Researchers have uncovered an unexpected role for estrogen receptors in the brain in keeping inflammation under control. The findings reported in the May 13 issue of the Cell Press journal Cell may have important implications for the treatment of multiple sclerosis (MS) and many other neurodegenerative diseases. They might also help to explain why women are three times more susceptible to developing MS than men are, researchers say.
"We've really discovered an alternative pathway for estrogen receptors in the brain," said Christopher Glass of the University of California, San Diego.
Estrogen receptors are primarily known to activate programs of gene expression, he explained. In this case, however, estrogen receptors are critical for turning off genes that would otherwise lead to chronic inflammation.
The estrogen receptor (ER) in question is not the classical ERα ones responsible for the sex-specific effects of estrogen. Rather, they are related receptors known as ERβ found in cells of the brain known as microglia and astrocytes. Microglia serve as sentinels of infection and injury in the brain. Upon detection of microbial invasion or evidence of tissue damage, microglia rapidly initiate an inflammatory response that serves to recruit the immune system and tissue repair processes. Among other roles, astrocytes also sense infection and injury, and amplify the immune reaction initiated by microglia.
Both ERα and ERβ respond to the hormone estradiol, the major form of estrogen in humans. Glass and study first author Kaoru Saijo now show that ERβ also responds to a second hormone called ADIOL as well. That ADIOL is converted by special enzymes from its precursor DHEA in microglia.
When levels of either ADIOL or ERβ were experimentally reduced, cells and animals showed an exaggerated inflammatory response. On the other hand, treatment with either ADIOL or synthetic molecules designed to specifically target ERβ prevented inflammation and its effects in mice with experimental autoimmune encephalomyelitis, a condition that closely mimics MS in humans.
Although MS is a very complicated disease, the findings suggest drugs targeted at the ERβ receptors might effectively shut down the inflammation that goes along with the disease, Saijo said. The same principle might also work in the treatment of other neurodegenerative conditions associated with inflammation, including Parkinson's, Alzheimer's and HIV-associated dementia.
The findings might also help to explain the strong sex bias in MS, which disproportionately affects relatively young women. "When ERβ receptors see estradiol, they may kick ADIOL out leaving the brain more susceptible to inflammation," Saijo said. In other words, estradiol and ADIOL compete for ERβ and in that competition estradiol will generally win.
"Although the estrogen receptors (ERs) have been implicated in the etiology of MS, no clear molecular mechanisms link them to relapsing-remitting MS," wrote David Gosselin and Serge Rivest in an accompanying commentary. "Now in this issue of Cell, Saijo and colleagues may have filled in this gap."

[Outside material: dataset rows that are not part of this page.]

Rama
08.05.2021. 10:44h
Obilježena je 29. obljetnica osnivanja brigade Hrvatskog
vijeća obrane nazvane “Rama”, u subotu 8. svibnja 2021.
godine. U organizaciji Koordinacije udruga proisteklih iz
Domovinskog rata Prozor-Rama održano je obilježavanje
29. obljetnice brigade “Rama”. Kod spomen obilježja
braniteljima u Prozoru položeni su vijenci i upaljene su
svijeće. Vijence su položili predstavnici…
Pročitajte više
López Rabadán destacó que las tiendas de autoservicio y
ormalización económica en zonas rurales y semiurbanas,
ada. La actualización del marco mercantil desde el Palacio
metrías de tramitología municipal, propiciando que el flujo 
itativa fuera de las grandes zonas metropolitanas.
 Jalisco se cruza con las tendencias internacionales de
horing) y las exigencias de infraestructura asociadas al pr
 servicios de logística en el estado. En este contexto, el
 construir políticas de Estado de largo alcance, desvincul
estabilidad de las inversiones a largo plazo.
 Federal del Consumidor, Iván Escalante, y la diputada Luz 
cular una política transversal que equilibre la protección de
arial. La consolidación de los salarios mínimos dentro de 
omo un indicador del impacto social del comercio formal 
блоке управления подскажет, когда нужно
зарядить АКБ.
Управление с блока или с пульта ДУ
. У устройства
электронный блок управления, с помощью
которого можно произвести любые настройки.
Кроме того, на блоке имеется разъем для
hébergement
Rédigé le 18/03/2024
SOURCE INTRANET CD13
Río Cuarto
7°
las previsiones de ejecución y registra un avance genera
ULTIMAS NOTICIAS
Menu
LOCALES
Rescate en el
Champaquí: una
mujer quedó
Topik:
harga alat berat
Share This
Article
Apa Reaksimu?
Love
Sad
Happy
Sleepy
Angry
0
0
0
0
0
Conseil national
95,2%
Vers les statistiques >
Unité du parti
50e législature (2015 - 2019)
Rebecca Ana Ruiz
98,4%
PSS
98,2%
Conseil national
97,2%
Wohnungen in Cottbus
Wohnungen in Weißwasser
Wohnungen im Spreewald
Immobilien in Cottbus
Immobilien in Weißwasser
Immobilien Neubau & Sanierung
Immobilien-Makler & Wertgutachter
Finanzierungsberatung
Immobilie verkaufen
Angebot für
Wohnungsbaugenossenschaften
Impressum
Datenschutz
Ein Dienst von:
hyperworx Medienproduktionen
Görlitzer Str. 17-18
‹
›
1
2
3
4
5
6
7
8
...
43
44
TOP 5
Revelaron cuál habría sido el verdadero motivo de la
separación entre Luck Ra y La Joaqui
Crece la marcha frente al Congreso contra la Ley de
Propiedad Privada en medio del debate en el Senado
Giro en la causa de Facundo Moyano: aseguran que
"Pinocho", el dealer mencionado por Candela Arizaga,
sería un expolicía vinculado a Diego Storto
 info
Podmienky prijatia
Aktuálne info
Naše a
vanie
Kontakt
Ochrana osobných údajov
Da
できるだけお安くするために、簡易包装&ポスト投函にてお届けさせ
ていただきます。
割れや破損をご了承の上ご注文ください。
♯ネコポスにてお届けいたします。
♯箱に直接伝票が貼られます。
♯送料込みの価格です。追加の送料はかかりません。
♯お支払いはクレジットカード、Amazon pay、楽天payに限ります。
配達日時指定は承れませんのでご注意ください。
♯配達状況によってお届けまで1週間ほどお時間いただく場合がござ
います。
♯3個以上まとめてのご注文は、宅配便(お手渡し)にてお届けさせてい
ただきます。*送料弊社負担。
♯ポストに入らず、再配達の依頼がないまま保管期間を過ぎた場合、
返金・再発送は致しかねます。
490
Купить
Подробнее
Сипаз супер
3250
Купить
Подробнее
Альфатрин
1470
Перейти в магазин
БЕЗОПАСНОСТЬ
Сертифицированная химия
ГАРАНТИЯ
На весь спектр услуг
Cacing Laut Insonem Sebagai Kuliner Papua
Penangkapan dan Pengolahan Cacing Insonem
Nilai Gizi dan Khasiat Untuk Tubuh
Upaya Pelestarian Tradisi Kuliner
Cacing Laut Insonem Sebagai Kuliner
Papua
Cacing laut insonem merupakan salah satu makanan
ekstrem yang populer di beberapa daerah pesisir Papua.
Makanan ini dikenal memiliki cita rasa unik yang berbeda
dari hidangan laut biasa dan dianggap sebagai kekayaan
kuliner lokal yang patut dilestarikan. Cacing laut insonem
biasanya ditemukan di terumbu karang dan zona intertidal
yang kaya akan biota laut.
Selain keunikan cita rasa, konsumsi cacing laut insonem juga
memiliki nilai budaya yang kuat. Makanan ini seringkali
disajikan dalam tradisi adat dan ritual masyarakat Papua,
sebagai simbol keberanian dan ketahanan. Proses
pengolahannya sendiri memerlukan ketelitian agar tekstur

In addition to explaining why females develop MS more often than males, Gosselin and Rivest continued, the findings also suggest that birth control medications and environmental factors such as estrogen analogs derived from plants might also promote development of the disease.
"The possibility arises from our study that estradiol can antagonize the anti-inflammatory effects of ADIOL," Glass said. "This may lead to a shift in the balance from anti-inflammatory to inflammatory."
Glass and Saijo say they plan to further explore the role of this pathway in other neurodegenerative diseases. They note that inflammation plays some role in most any of those conditions you can name, though it isn't always clear whether it is a cause or consequence.
ADIOL levels in the blood or spinal fluid might also prove to be a useful biomarker for inflammation, they said. The findings also suggest that genetic variants in this pathway, including in the enzyme needed to produce ADIOL, should be considered prime candidates for MS susceptibility genes.